# Given records:
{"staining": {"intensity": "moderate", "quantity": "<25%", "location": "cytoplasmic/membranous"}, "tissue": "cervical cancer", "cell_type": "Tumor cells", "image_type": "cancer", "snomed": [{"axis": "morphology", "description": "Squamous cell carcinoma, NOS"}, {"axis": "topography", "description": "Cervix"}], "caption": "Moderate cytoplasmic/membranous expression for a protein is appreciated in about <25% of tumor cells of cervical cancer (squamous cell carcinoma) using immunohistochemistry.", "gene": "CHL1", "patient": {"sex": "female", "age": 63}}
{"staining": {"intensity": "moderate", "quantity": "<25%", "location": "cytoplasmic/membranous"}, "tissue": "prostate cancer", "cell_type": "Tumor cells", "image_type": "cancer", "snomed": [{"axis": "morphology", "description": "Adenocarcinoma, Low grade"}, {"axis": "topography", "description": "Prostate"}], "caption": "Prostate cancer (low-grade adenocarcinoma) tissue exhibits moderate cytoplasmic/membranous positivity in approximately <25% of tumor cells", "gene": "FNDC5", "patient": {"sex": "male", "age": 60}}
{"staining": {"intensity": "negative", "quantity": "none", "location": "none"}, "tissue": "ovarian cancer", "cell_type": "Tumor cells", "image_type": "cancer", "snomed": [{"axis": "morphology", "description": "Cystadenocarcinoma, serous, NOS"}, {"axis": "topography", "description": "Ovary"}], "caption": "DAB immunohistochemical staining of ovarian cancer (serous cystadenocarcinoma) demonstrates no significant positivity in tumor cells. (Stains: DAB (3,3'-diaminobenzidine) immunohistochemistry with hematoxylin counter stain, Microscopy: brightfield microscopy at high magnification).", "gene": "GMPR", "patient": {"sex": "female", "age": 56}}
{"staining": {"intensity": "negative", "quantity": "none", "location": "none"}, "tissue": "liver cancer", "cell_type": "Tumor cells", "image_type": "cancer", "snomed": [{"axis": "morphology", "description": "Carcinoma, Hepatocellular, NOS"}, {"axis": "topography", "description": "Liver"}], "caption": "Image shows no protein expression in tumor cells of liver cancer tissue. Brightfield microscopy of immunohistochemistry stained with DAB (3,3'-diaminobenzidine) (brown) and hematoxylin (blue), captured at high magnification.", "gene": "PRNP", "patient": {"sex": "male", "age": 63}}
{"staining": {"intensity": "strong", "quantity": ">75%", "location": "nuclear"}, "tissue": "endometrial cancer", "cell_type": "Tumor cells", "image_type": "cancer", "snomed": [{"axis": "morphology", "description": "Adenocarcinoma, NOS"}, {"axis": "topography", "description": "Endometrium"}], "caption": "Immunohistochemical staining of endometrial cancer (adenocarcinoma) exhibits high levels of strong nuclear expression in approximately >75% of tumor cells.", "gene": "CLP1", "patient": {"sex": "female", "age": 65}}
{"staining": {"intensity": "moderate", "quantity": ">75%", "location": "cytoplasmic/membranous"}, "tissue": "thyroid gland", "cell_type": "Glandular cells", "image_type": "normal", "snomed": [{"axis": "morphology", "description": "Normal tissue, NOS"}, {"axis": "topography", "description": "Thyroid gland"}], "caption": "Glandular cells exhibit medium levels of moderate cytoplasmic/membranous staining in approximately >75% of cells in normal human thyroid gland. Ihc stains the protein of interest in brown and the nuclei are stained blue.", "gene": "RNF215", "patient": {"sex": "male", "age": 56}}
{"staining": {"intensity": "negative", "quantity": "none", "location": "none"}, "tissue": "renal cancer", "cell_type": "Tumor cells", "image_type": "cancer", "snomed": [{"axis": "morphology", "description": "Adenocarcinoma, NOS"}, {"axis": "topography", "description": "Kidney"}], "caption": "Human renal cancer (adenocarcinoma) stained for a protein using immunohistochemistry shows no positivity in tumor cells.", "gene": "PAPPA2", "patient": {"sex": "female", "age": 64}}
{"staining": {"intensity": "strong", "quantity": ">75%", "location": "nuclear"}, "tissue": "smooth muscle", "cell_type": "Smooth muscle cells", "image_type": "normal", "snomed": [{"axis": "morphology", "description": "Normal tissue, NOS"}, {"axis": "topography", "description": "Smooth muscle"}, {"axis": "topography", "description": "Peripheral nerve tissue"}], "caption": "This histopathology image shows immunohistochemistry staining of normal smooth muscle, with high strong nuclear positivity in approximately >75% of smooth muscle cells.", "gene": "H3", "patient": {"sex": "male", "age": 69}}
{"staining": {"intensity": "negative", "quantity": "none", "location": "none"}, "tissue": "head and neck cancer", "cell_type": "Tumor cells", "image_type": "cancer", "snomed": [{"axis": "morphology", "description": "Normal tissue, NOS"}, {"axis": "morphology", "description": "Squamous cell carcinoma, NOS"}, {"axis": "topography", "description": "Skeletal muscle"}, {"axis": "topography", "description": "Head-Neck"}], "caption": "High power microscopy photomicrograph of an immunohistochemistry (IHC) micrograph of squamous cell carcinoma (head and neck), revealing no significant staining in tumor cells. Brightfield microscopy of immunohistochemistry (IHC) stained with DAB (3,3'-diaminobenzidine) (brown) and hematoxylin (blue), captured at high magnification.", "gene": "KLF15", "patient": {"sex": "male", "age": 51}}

# Task to carry out:
Transcribe the listing above in full, word for word.

# Response below:
{"staining": {"intensity": "moderate", "quantity": "<25%", "location": "cytoplasmic/membranous"}, "tissue": "cervical cancer", "cell_type": "Tumor cells", "image_type": "cancer", "snomed": [{"axis": "morphology", "description": "Squamous cell carcinoma, NOS"}, {"axis": "topography", "description": "Cervix"}], "caption": "Moderate cytoplasmic/membranous expression for a protein is appreciated in about <25% of tumor cells of cervical cancer (squamous cell carcinoma) using immunohistochemistry.", "gene": "CHL1", "patient": {"sex": "female", "age": 63}}
{"staining": {"intensity": "moderate", "quantity": "<25%", "location": "cytoplasmic/membranous"}, "tissue": "prostate cancer", "cell_type": "Tumor cells", "image_type": "cancer", "snomed": [{"axis": "morphology", "description": "Adenocarcinoma, Low grade"}, {"axis": "topography", "description": "Prostate"}], "caption": "Prostate cancer (low-grade adenocarcinoma) tissue exhibits moderate cytoplasmic/membranous positivity in approximately <25% of tumor cells", "gene": "FNDC5", "patient": {"sex": "male", "age": 60}}
{"staining": {"intensity": "negative", "quantity": "none", "location": "none"}, "tissue": "ovarian cancer", "cell_type": "Tumor cells", "image_type": "cancer", "snomed": [{"axis": "morphology", "description": "Cystadenocarcinoma, serous, NOS"}, {"axis": "topography", "description": "Ovary"}], "caption": "DAB immunohistochemical staining of ovarian cancer (serous cystadenocarcinoma) demonstrates no significant positivity in tumor cells. (Stains: DAB (3,3'-diaminobenzidine) immunohistochemistry with hematoxylin counter stain, Microscopy: brightfield microscopy at high magnification).", "gene": "GMPR", "patient": {"sex": "female", "age": 56}}
{"staining": {"intensity": "negative", "quantity": "none", "location": "none"}, "tissue": "liver cancer", "cell_type": "Tumor cells", "image_type": "cancer", "snomed": [{"axis": "morphology", "description": "Carcinoma, Hepatocellular, NOS"}, {"axis": "topography", "description": "Liver"}], "caption": "Image shows no protein expression in tumor cells of liver cancer tissue. Brightfield microscopy of immunohistochemistry stained with DAB (3,3'-diaminobenzidine) (brown) and hematoxylin (blue), captured at high magnification.", "gene": "PRNP", "patient": {"sex": "male", "age": 63}}
{"staining": {"intensity": "strong", "quantity": ">75%", "location": "nuclear"}, "tissue": "endometrial cancer", "cell_type": "Tumor cells", "image_type": "cancer", "snomed": [{"axis": "morphology", "description": "Adenocarcinoma, NOS"}, {"axis": "topography", "description": "Endometrium"}], "caption": "Immunohistochemical staining of endometrial cancer (adenocarcinoma) exhibits high levels of strong nuclear expression in approximately >75% of tumor cells.", "gene": "CLP1", "patient": {"sex": "female", "age": 65}}
{"staining": {"intensity": "moderate", "quantity": ">75%", "location": "cytoplasmic/membranous"}, "tissue": "thyroid gland", "cell_type": "Glandular cells", "image_type": "normal", "snomed": [{"axis": "morphology", "description": "Normal tissue, NOS"}, {"axis": "topography", "description": "Thyroid gland"}], "caption": "Glandular cells exhibit medium levels of moderate cytoplasmic/membranous staining in approximately >75% of cells in normal human thyroid gland. Ihc stains the protein of interest in brown and the nuclei are stained blue.", "gene": "RNF215", "patient": {"sex": "male", "age": 56}}
{"staining": {"intensity": "negative", "quantity": "none", "location": "none"}, "tissue": "renal cancer", "cell_type": "Tumor cells", "image_type": "cancer", "snomed": [{"axis": "morphology", "description": "Adenocarcinoma, NOS"}, {"axis": "topography", "description": "Kidney"}], "caption": "Human renal cancer (adenocarcinoma) stained for a protein using immunohistochemistry shows no positivity in tumor cells.", "gene": "PAPPA2", "patient": {"sex": "female", "age": 64}}
{"staining": {"intensity": "strong", "quantity": ">75%", "location": "nuclear"}, "tissue": "smooth muscle", "cell_type": "Smooth muscle cells", "image_type": "normal", "snomed": [{"axis": "morphology", "description": "Normal tissue, NOS"}, {"axis": "topography", "description": "Smooth muscle"}, {"axis": "topography", "description": "Peripheral nerve tissue"}], "caption": "This histopathology image shows immunohistochemistry staining of normal smooth muscle, with high strong nuclear positivity in approximately >75% of smooth muscle cells.", "gene": "H3", "patient": {"sex": "male", "age": 69}}
{"staining": {"intensity": "negative", "quantity": "none", "location": "none"}, "tissue": "head and neck cancer", "cell_type": "Tumor cells", "image_type": "cancer", "snomed": [{"axis": "morphology", "description": "Normal tissue, NOS"}, {"axis": "morphology", "description": "Squamous cell carcinoma, NOS"}, {"axis": "topography", "description": "Skeletal muscle"}, {"axis": "topography", "description": "Head-Neck"}], "caption": "High power microscopy photomicrograph of an immunohistochemistry (IHC) micrograph of squamous cell carcinoma (head and neck), revealing no significant staining in tumor cells. Brightfield microscopy of immunohistochemistry (IHC) stained with DAB (3,3'-diaminobenzidine) (brown) and hematoxylin (blue), captured at high magnification.", "gene": "KLF15", "patient": {"sex": "male", "age": 51}}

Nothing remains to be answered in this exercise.